## THE RECORDS:
§
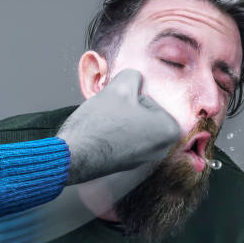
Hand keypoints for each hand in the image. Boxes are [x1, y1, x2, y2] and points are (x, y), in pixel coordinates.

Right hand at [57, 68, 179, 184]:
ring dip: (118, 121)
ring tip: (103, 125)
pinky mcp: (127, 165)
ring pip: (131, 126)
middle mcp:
§
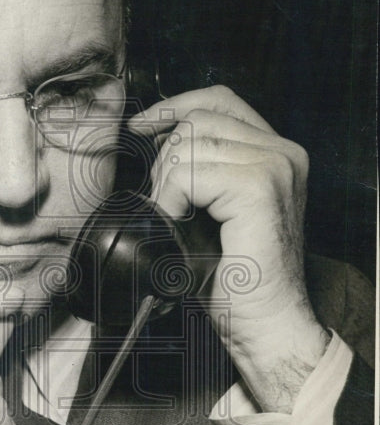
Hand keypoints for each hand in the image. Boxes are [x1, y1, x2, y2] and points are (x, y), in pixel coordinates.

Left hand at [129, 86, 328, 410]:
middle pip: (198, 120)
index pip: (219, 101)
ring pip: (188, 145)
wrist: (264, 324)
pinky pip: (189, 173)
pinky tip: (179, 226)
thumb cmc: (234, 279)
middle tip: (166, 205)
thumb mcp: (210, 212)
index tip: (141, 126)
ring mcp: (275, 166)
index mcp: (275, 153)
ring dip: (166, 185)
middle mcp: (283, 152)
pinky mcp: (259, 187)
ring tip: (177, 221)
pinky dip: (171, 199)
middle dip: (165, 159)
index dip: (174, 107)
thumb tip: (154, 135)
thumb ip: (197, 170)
§
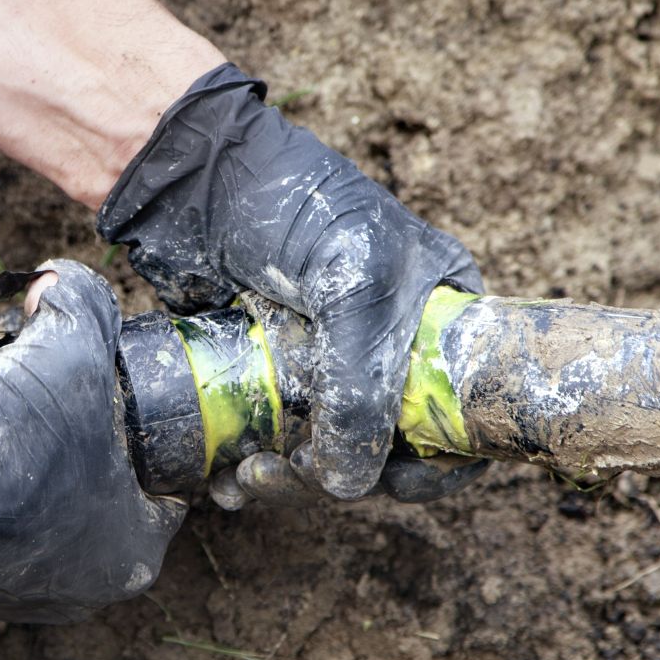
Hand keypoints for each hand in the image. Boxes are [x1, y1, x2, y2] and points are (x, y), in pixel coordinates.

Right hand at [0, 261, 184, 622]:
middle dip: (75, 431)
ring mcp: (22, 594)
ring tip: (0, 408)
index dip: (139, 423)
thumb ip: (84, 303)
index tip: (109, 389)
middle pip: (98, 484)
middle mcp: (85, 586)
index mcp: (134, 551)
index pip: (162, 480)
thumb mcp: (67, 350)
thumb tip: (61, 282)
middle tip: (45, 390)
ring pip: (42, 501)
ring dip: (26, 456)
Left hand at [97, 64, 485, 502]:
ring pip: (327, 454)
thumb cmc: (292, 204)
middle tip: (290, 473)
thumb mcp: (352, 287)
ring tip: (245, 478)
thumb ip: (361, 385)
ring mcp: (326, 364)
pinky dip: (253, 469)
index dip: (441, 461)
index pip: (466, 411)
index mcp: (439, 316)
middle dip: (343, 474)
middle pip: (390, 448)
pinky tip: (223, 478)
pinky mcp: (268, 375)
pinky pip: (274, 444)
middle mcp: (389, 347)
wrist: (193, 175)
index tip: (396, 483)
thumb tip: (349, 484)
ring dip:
§
## WHAT TO DO:
Return only the stretch of the material above from the line holding "thumb mcp: (352, 287)" through the line holding "index tip: (396, 483)", copied exactly.

## WRITTEN REPLY:
thumb mcp: (352, 287)
ring tip: (245, 478)
thumb ip: (361, 385)
ring mcp: (326, 364)
pinky dip: (253, 469)
index dip: (441, 461)
index pip: (466, 411)
index mcp: (439, 316)
middle dip: (343, 474)
middle pip: (390, 448)
pinky tip: (223, 478)
pinky mcp: (268, 375)
pinky pip: (274, 444)
middle mcp: (389, 347)
wrist: (193, 175)
index tip: (396, 483)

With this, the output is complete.